:: DATA FOR PROCESSING ::
══════

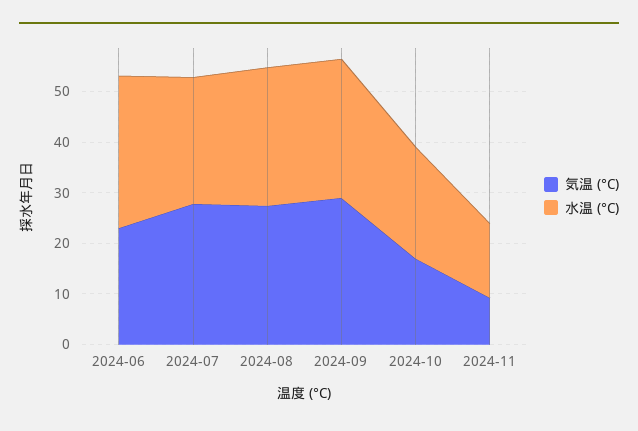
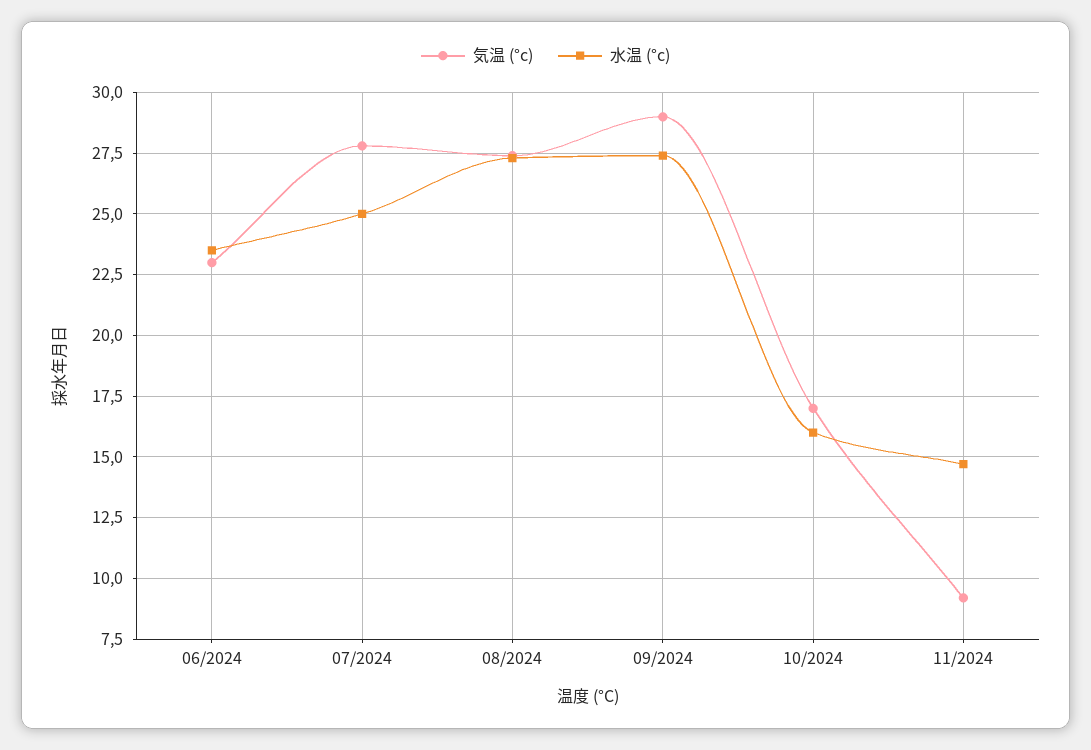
水温 (°C), 2024-06: 30 -> 23.5
水温 (°C), 2024-10: 22 -> 16

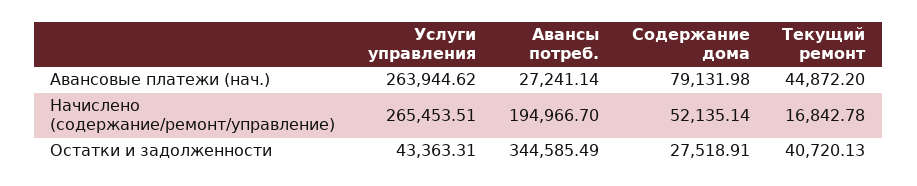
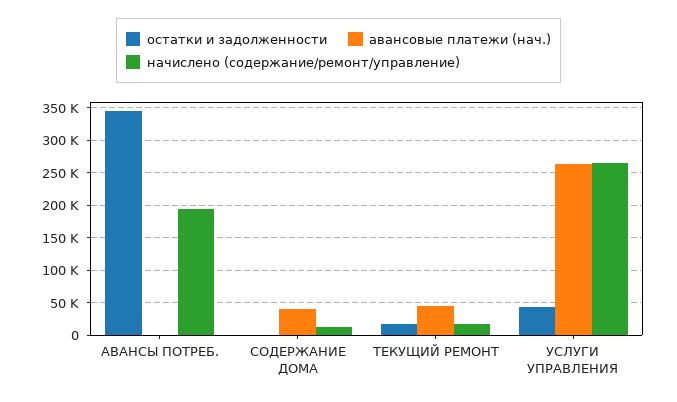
Авансовые платежи (нач.), Авансы потреб.: 27241.14 -> 0
Авансовые платежи (нач.), Содержание дома: 79131.98 -> 40000
Начислено (содержание/ремонт/управление), Содержание дома: 52135.14 -> 10000
Остатки и задолженности, Содержание дома: 27518.91 -> 0
Остатки и задолженности, Текущий ремонт: 40720.13 -> 20000

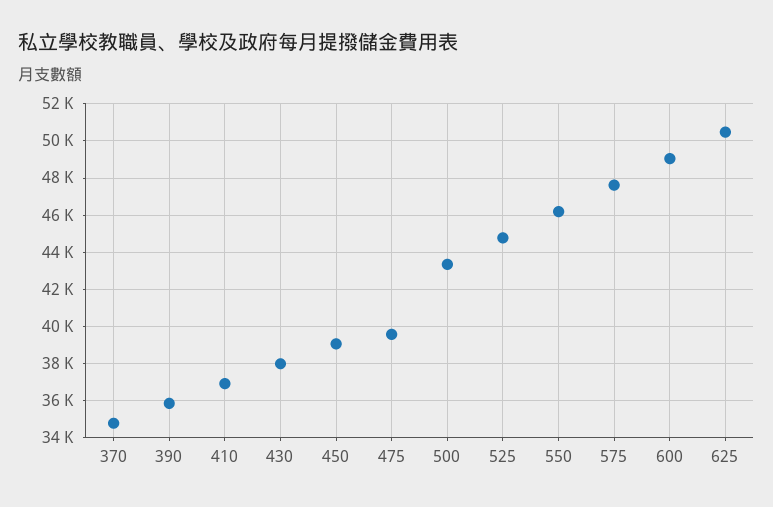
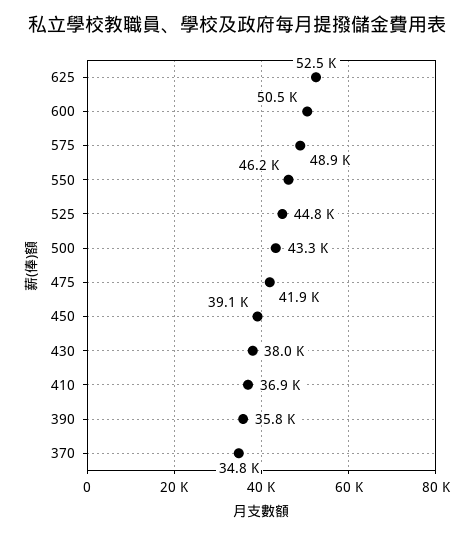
475: 39500 -> 41900
575: 47500 -> 48900
600: 49000 -> 50500
625: 50500 -> 52500

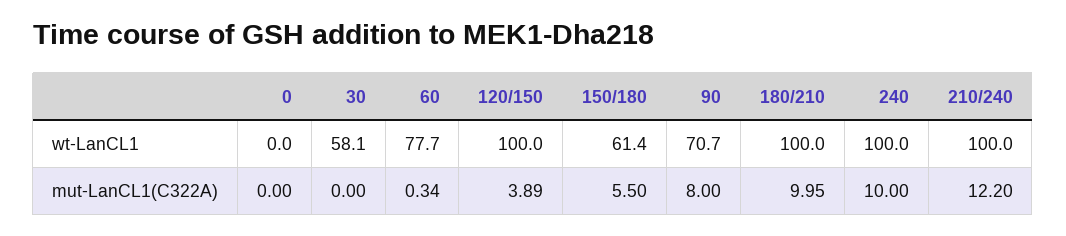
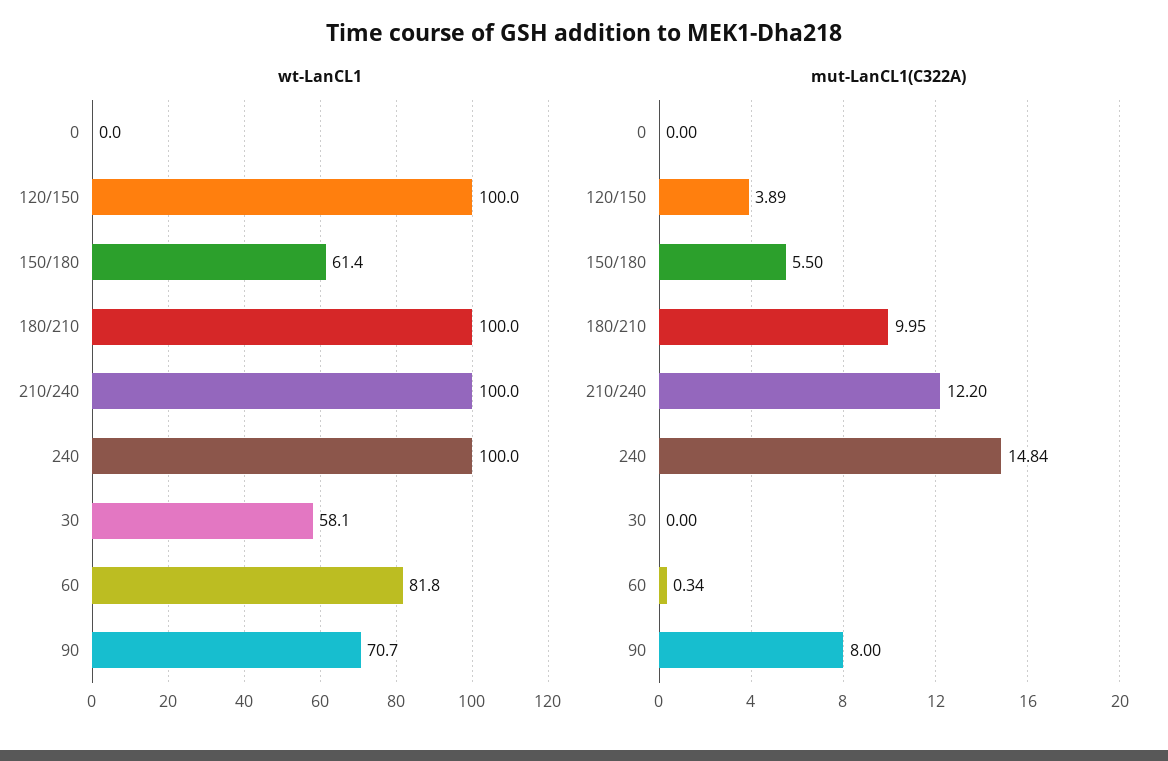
wt-LanCL1, 60: 77.7 -> 81.8
mut-LanCL1(C322A), 240: 10 -> 14.84

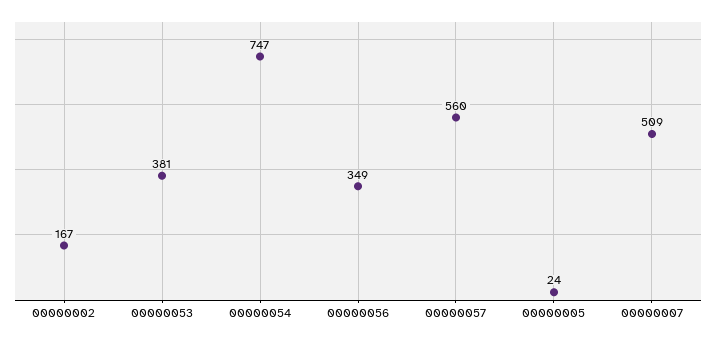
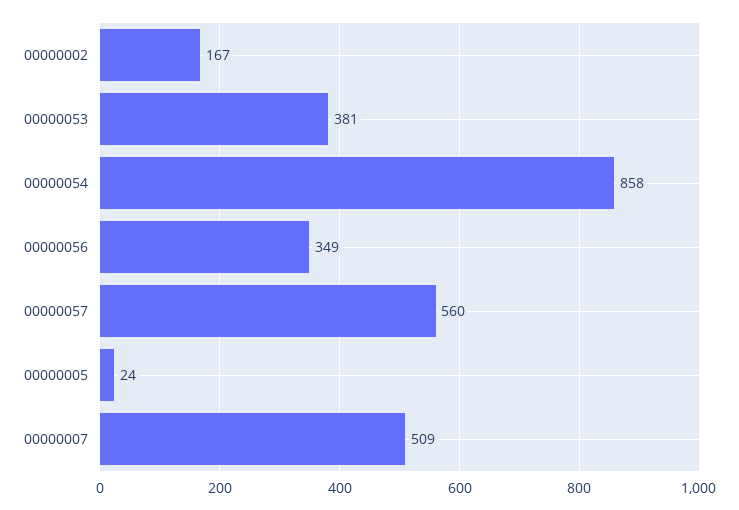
00000054: 747 -> 858

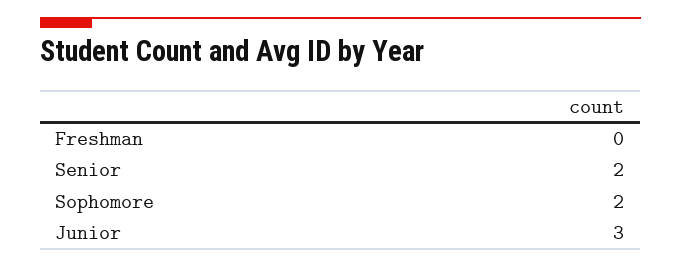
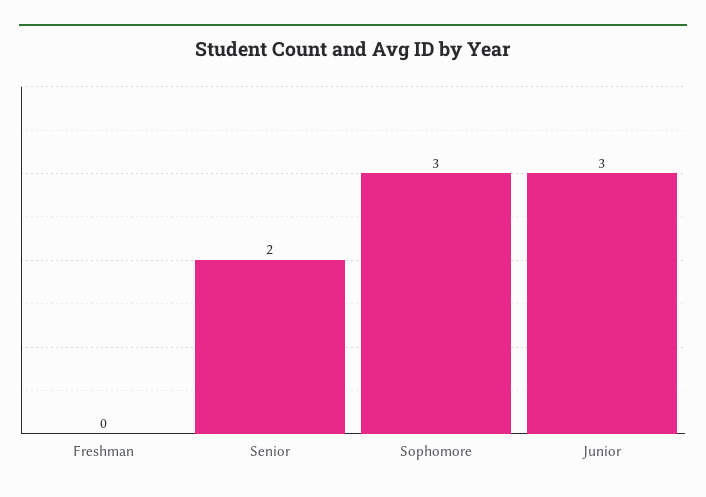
Sophomore: 2 -> 3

══════

Transcribe exactly, and only, the lines from the one with "600: 49000 -> 50500" through the final line of the data above. The pictures stay out.

:: WRITTEN SOLUTION ::
600: 49000 -> 50500
625: 50500 -> 52500

wt-LanCL1, 60: 77.7 -> 81.8
mut-LanCL1(C322A), 240: 10 -> 14.84

00000054: 747 -> 858

Sophomore: 2 -> 3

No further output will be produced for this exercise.